Foreign minister warns US to guarantee Australian interests

In a speech delivered Tuesday in Singapore, Australian Foreign Minister Julie Bishop appealed to the Trump administration to ensure that its “America First” economic agenda does not impact on its key allies and that longstanding strategic relationships in Asia remain in place. Labelling China as a mutual “geo-political and geo-strategic competitor,” Bishop said the United States “must play an even greater role as the indispensable strategic power in the Indo-Pacific.”

Bishop framed her appeal to Washington in the context of the inexorable tendencies, arising from the globalisation of production, that have plunged world capitalism into frenzied economic and military struggles between rival nation-states and the corporate elites that rule over them.

Bishop briefly reviewed the vast economic and social transformations over the past 40 years, as country after country in Asia developed along the “export-orientated model”―a model based on the ruthless exploitation of the working class at far lower costs than in the advanced economies.

As an undesired consequence, Bishop declared, “there are now too many countries and too many firms making too many products for too few consumers.”

Bishop noted that despite purported “over-production,” there has been no slowdown in the deployment of new technology, such as “robotics, automation and artificial intelligence,” as corporations seek to gain advantage over their rivals. “In short,” she said, “globalisation and technological advances will only intensify rather than alleviate regional and global competition between nations and firms.”

ENTRIES PROVIDED:
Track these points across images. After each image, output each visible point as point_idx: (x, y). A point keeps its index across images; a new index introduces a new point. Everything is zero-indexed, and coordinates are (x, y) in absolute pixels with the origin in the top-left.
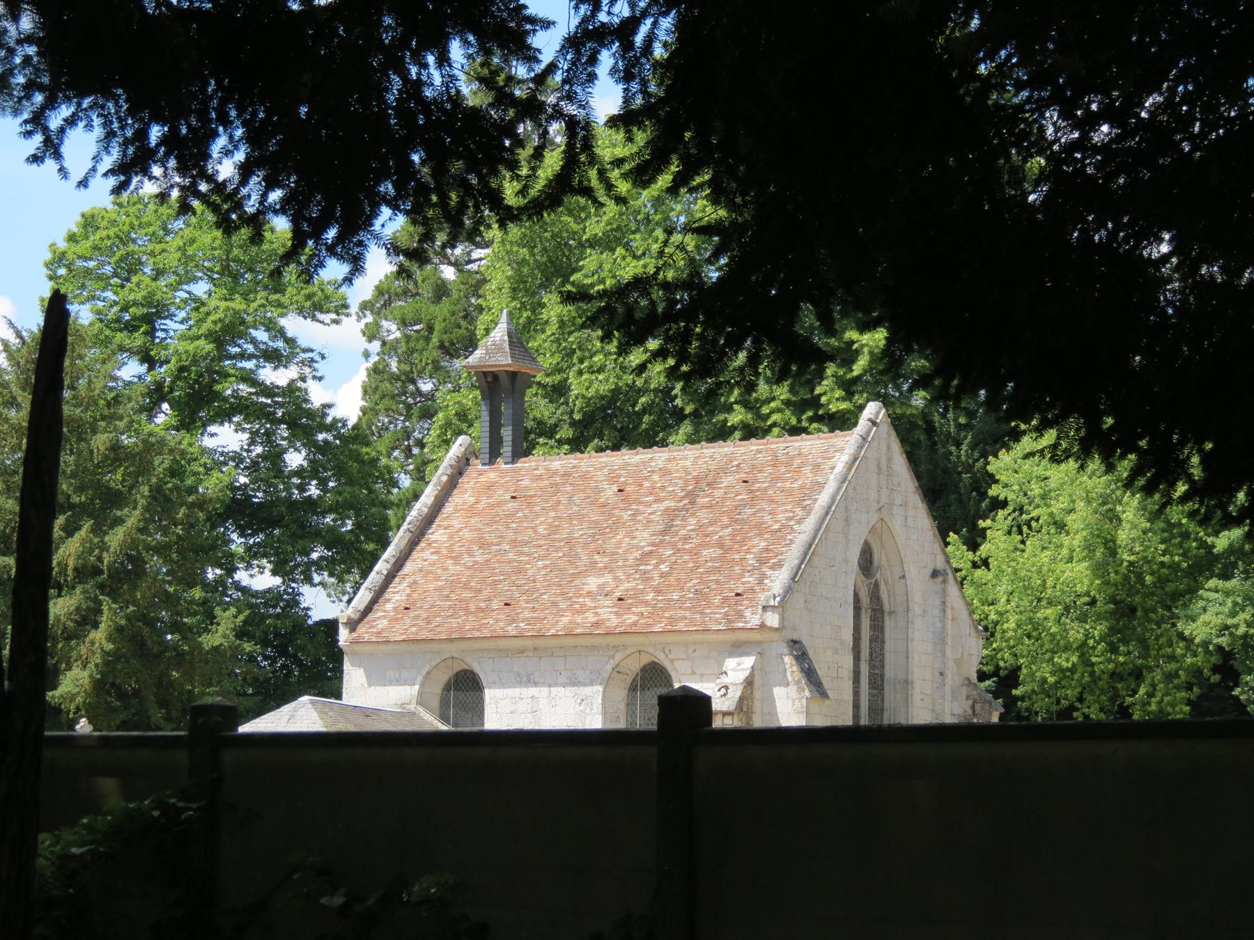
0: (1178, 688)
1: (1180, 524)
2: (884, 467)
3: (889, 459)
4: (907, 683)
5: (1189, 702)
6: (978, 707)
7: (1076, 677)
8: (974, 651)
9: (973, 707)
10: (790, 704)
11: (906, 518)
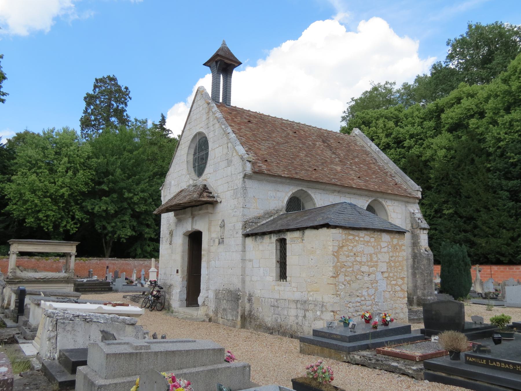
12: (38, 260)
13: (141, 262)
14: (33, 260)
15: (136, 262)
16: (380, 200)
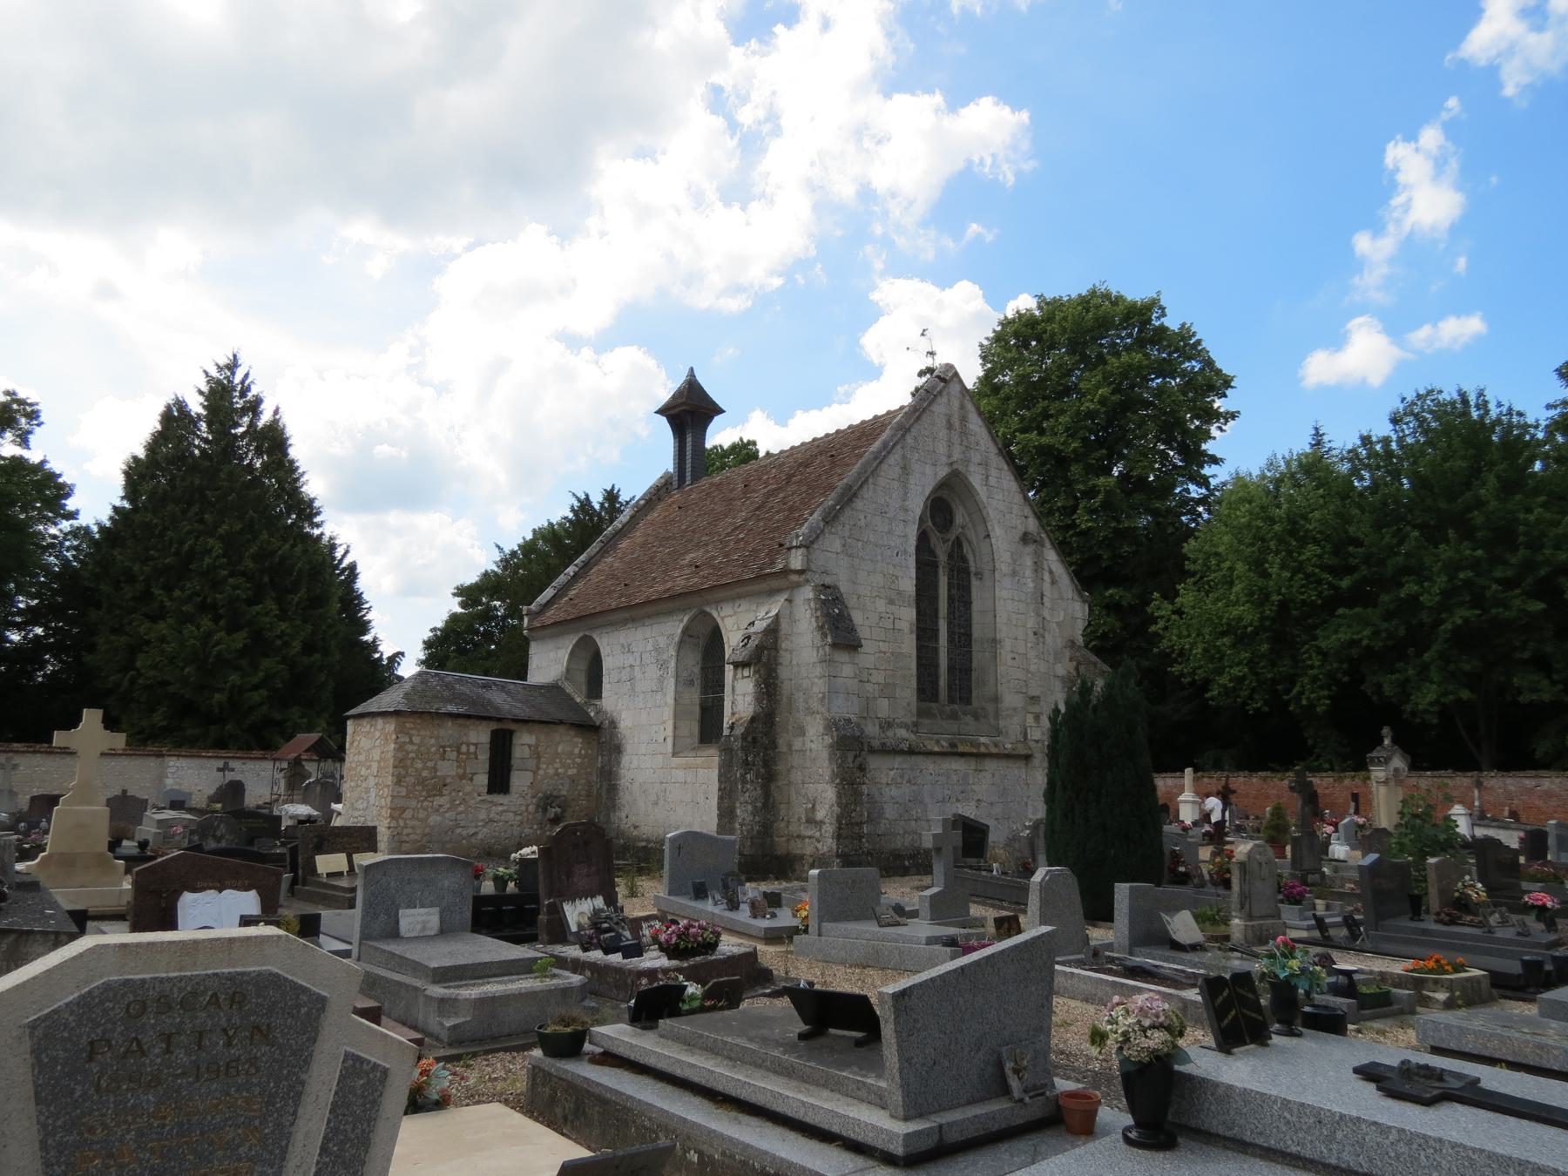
0: (1321, 688)
1: (1314, 574)
2: (957, 424)
3: (964, 419)
4: (994, 642)
5: (1329, 697)
6: (1082, 668)
7: (1247, 682)
8: (1079, 615)
9: (1077, 669)
10: (815, 653)
11: (987, 478)
12: (1265, 779)
13: (1529, 783)
14: (1254, 780)
15: (1509, 781)
16: (708, 610)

WHAT IS EXPECTED: Continue the article on Julie Bishop's Singapore speech from where it stops.

REPLY:
Bishop excluded from her attempted analysis of the crisis of global capitalism that the cause of “over-capacity” is not lack of demand on the part of the world’s population for affordable goods and services. Rather, it is the intractable slump that followed the collapse in 2007–2008 of an entire edifice of parasitic financial speculation. More than eight years after the meltdown, there has been no return to pre-crisis economic growth. World trade is stagnant and even greater financial turbulence is looming as a result of the ongoing build-up of debt, especially in developing economies such as China.

While left unstated, Bishop’s remarks point to the fact that the only solution to the crisis under capitalism is that a large section of global finance and industry must be eliminated in order to guarantee profitability for the sections that survive.

Bishop’s speech gave voice to a major fear in the Australian political establishment: That the Trump administration is calling into question the entire framework of alliances through which Washington exercised global dominance following World War II.

The Australian ruling elite has been one of the main beneficiaries of US hegemony, or what commentators call the “existing rules-based order.” Financial and corporate relations between Australia and the US have vastly expanded over the past 40 years. In the last 15 years alone, Australia, based on its status as the 12th largest economy in the world―a status underpinned by massive US, European and Japanese investment in the country―has secured free trade agreements with Singapore, Thailand, the US, Malaysia, Chile, Japan, South Korea and China. It is currently negotiating pacts with the European Union, Indonesia and India.

Confronted by mounting global competition, Australian capitalism placed particular hopes on the potential benefits it could derive from the US-dominated Trans Pacific Partnership (TPP). Initially including the US, Japan, Australia, New Zealand, Canada, Mexico, and six other Asian and South American countries, the TPP would have delivered Australian-based investors and corporations even greater preferential access to the massive US and Japanese markets.

In the longer term, the exclusion of China, the world’s second largest economy, was explicitly aimed at pressuring the Chinese government to meet the terms of entry by deregulating its financial markets, lifting limits on foreign ownership, privatising state-owned assets and enforcing international intellectual property laws.

The expectation in Australia was that Hillary Clinton would win the US presidency and, in broad outline, continue the TPP and the economic agenda pursued by the Obama administration. The victory of Trump therefore came as a shock, followed by an even greater shock when he proceeded to repudiate the TPP in one of his first acts as president.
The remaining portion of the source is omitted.